You feel that you are bewitched--lost and helpless among unclean things. When you come out into the sun and the cleaner dirt of the town, you draw long breaths. If you could understand the Hindu religion, you tell yourself, you would understand the Hindu mind. But that, being of the West, you never, never will.
THE VENDRAMIN-CALERGI
THÉOPHILE GAUTIER
Following a vagabond method, let us regain the Grand Canal and give some details upon the Vendramin Palace, now occupied by the Duchesse de Berry. It is of a rich and noble architecture, probably by Pietro Lombardo; in the entablature and above the windows, little cherubs uphold storied shields adorned with exquisite taste, and contribute much elegance to this façade.
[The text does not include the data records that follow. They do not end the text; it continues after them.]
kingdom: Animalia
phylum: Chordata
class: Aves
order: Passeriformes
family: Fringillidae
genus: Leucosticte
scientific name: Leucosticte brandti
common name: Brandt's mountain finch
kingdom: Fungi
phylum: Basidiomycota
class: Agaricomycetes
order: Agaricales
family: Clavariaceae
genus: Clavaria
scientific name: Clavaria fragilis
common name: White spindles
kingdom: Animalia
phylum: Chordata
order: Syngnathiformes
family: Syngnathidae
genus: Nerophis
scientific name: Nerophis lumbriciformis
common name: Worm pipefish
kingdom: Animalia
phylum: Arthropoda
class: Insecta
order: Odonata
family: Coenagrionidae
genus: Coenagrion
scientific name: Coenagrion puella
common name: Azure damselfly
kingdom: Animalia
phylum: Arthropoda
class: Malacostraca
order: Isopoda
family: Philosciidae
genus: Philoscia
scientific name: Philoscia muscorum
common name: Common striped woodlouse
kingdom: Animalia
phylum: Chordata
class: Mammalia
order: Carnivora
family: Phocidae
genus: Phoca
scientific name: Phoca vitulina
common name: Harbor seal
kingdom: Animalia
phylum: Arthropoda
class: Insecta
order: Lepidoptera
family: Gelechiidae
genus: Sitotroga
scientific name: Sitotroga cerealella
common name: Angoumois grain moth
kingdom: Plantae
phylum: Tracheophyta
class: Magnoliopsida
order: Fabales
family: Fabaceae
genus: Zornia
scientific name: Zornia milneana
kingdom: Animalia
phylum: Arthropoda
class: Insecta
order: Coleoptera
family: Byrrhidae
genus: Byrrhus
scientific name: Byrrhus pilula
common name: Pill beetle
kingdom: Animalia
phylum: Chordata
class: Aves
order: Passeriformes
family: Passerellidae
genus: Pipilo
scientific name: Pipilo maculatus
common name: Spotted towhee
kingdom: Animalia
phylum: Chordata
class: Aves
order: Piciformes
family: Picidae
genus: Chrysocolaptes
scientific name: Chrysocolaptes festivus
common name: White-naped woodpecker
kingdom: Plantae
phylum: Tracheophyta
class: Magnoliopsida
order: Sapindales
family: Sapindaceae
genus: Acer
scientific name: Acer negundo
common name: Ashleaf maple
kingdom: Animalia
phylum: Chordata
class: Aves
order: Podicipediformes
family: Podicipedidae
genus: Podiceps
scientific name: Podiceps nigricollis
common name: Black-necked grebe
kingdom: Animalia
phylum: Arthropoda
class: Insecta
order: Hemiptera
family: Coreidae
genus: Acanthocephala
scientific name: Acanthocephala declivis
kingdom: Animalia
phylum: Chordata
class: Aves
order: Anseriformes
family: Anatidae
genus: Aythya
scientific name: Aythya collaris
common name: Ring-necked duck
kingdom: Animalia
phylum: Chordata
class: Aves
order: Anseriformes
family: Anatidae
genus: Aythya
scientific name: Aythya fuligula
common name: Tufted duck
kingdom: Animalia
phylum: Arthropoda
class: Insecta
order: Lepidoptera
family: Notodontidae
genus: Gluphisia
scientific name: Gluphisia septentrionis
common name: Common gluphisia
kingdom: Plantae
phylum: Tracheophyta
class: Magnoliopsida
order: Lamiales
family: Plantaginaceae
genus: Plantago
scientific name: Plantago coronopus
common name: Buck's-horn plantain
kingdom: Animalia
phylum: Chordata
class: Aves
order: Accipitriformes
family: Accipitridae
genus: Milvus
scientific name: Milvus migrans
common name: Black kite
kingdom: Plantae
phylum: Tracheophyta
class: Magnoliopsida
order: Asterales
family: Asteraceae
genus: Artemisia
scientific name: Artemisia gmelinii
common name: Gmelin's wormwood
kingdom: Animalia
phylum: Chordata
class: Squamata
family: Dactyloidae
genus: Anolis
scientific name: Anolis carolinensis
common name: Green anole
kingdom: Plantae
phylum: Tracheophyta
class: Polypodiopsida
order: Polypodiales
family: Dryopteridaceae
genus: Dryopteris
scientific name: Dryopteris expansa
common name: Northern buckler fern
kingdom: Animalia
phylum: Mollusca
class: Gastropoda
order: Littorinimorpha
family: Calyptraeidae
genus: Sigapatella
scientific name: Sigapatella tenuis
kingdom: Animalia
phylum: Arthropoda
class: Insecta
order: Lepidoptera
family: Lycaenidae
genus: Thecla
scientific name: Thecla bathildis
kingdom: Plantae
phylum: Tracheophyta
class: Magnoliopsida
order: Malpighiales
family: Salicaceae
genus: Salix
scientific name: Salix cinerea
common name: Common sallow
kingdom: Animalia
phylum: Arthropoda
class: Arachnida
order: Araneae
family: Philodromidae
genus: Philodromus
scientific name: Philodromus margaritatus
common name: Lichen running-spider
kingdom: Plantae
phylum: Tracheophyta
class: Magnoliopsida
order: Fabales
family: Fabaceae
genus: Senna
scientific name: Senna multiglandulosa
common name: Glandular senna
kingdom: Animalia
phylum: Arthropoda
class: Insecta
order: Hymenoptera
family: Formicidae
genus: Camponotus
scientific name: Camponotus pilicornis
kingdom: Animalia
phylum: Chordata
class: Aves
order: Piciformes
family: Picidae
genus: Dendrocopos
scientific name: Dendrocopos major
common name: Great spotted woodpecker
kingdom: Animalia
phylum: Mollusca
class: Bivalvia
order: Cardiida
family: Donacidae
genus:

A garden of somewhat restricted space contributes some green trees alongside this palace, which would not be distinguished from the others if the large white and blue posts with ropes did not indicate, by means of the fleur-de-lis painted upon them, a princely and semi-royal dwelling.
After having obtained permission to visit this palace, _valets_ in green livery welcome you very politely at the base of the staircase, the steps of which are laved by the waters, fasten your boat to the posts, and take you into a vestibule, where you wait until all the formalities of admission are complied with.
This vestibule is just as long as the palace; it opens upon a kind of court similar to the courts of our hotels.
Two hitched gondolas and a few earthen pots containing small firs and other poor plants that are dying of thirst are all that adorn the bareness of this vast waiting-room that is found in every Venetian palace,--an antechamber that is also a landing-place.
[Illustration: THE VENDRAMIN, CALERGI, ITALY.]
In the centre of this vestibule, a little to the left, a wide stairway between two walls is seen where the same decoration of miserable plants appear. A narrow carpet covers the steps leading to an immense hall resembling a vestibule, without furniture and without adornment. From this, you enter the dining-room, the walls of which are hung with family portraits.
This is a long square room. It is very well lighted by two enormous French windows.
An oval table stands in the centre and a screen shields the entrance. Upon the wall to the right you notice the portrait of the Duchesse de Bourgogne in a blue velvet dress; also of the Comte d’Artois and Madame la Princesse de Lamballe and several others. Upon the left wall opposite, is the full length portrait of Louis XV., and on either side of him, his daughters.